FINAL PROJECT – Study to Revive a Beloved One – Monochrome Posthumous

During the months of confinement in 2020, the number of deaths from Covid 19 increased dramatically every day around the world. One of the most poignant images to frame my memory and go around the world like so many others was New York City’s Mass Graveyard on Hart Island during the pandemic. The dead that no one claims, the unidentified and the destitute, used to be buried. The city announced that the Island would also be used in this case for the burials of the dead from the virus unclaimed after 14 days in the morgue. 

The first thing that came to mind was a sense of helplessness and loneliness, thinking about all those anonymous people being buried in that cemetery for the forgotten.

A wooden box with a number and carved inscription. A mechanical and repetitive burial carried out by excavators and officials. A humble burial where simplicity speeds up the process.

I decided to make a piece around this image, building a multidisciplinary composition that speaks about the idea of the funeral procession as a central part of the action. Memories, Cosmology, and sacred symbols carved by the worms, in the wood, as an initiatory process to the beyond.

The rhythmic and mechanical sound of a bell sustains in time a timeless and posthumous ceremony.

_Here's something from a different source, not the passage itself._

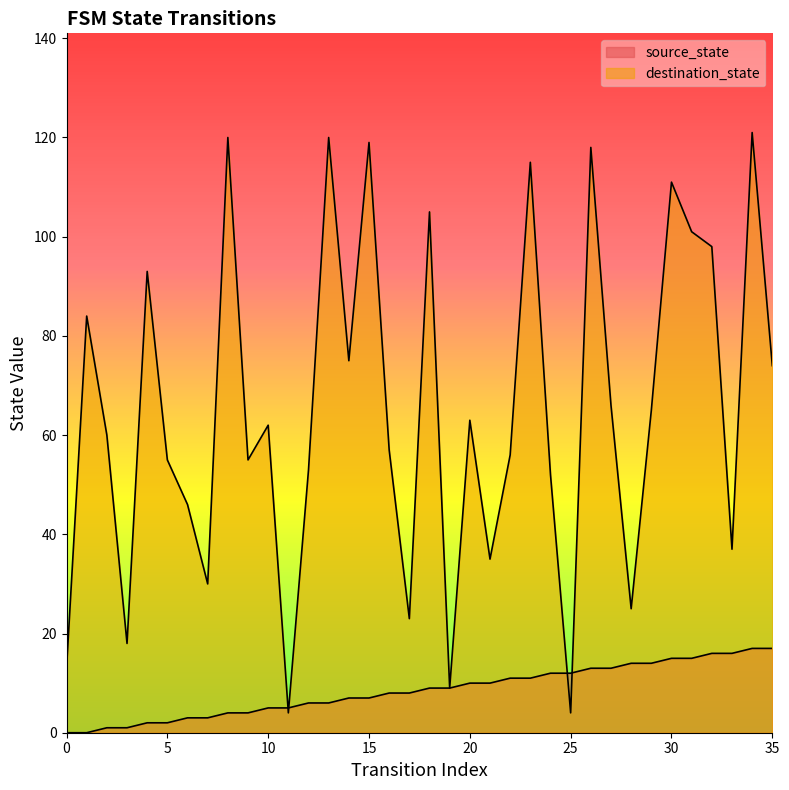

The destination_state series shows 9 at 19. True or false?

True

A hospital bed sheet works as a shroud impregnated with transforming energy with the imprint of an inevitable outcome.

Dimensions: 70 x 47 x 39 in – 180 x 120 X 100 cm  

Technique: Stacked Slices – CNC Milling – Laser cutting

Material: Tiger Claw Wood / MDF

2020

Graveyard on Hart Island during pandemic Covid 19
How to build a wooden box 
Crazybump – Texturing images form 2D
Stencil Pattern
Spray Painting to create gradient effect
Table towel – Holy Shroud
Table towel with mechanism, hand and bell.

Frontal view detail

Self – Portrait Photogrammetry made with Metashapepro and modeling with MeshMixer.